Catalytic Esterification of Pentaerythritol over a Mesoporous Composite SnCl2@HZSM‐5 Catalyst

Abstract

AbstractThe mesoporous HZSM‐5 and SnCl2@HZSM‐5 mesoporous composite were prepared by two‐step crystallization and wet impregnation method, respectively. The catalytic esterification performances of SnCl2, HZSM‐5 and SnCl2@HZSM‐5 were compared. SnCl2@HZSM‐5 had the most amount of total and weak acidity, and the weakest acid strength.
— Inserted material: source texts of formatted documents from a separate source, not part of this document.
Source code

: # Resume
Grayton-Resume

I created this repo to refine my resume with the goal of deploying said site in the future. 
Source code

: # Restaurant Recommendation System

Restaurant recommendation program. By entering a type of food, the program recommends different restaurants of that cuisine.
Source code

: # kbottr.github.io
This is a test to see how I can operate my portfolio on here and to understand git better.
More total acid content was beneficial to increase pentaerythritol conversion, and the weak acid could improve the selectivity of PETS, and weak acid strength was beneficial to inhibit the formation of carbon deposits. Brönsted and Lewis acid sites were present simultaneously on the SnCl2@HZSM‐5 catalyst. Moreover, some extra Brönsted acid sites were created on the SnCl2@HZSM‐5 catalyst, because the interaction of SnCl2 with HZSM‐5 may result in the exchange of Sn2+ with protons. Both acid sites could catalyze the esterification reaction, and the Brönsted acid site was more beneficial to increasing PETS selectivity. Therefore, SnCl2@HZSM‐5 showed the highest pentaerythritol conversion, PETS selectivity and catalytic stability. The generation of coke and the leaching of Sn were the main cause of catalyst deactivation. Under the optimized process conditions: 105 °C, 4.7 molar ratio of stearic acid and pentaerythritol, 1.2 wt % catalyst amount and 2.5 wt % SnCl2 loading, after 3 h reaction time, the pentaerythritol conversion, PETS selectivity and yield was 99.3 %, 97.2 % and 96.5 %, respectively.